___ Text shown
Inkjet processing capacitor with e-inks. (Credit: Inhwan Kim)

Researchers have demonstrated that they can print layers of electrically conductive ink on polyester fabric to make an e-textile that could be used in the design of future wearable devices. Because the printing method can be completed at room temperature and in normal atmospheric conditions, researchers believe inkjet printing could offer a simpler and more effective method of manufacturing electronic textiles, also known as e-textiles.

The researchers used a FUJIFILM Dimatix inkjet printer to create a durable and flexible e-textile material, what they did to reliably create the e-textile, and its properties. Part of their challenge was to find the right composition of materials so that the liquid ink would not seep through the porous surface of the textile materials and lose its ability to conduct electricity.
______
___ Material shown
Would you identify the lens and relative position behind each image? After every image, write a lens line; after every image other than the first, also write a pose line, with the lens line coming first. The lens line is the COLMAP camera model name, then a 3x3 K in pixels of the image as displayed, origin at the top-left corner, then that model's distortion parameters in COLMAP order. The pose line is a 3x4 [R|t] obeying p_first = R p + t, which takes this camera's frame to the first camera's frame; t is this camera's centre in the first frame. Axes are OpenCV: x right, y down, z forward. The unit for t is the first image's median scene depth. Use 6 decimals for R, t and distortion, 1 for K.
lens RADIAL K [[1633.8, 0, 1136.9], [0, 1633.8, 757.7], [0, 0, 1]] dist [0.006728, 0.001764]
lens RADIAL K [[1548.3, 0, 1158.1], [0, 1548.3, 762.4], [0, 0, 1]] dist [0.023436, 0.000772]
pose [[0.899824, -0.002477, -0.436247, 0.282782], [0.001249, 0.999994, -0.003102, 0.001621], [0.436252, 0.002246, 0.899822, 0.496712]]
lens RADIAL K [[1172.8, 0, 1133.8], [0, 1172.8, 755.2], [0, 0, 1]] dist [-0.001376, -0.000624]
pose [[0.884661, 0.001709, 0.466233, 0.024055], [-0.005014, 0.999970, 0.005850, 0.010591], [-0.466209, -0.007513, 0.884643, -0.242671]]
______
• [Problem description]
Answer these questions from the e-textile text:
(a) What fabric was the conductive ink printed on?
(b) Which printer did the researchers use?
(c) Under what conditions can the printing method be completed?

• [Answer to this problem]
(a) Polyester fabric.
(b) A FUJIFILM Dimatix inkjet printer.
(c) At room temperature and in normal atmospheric conditions.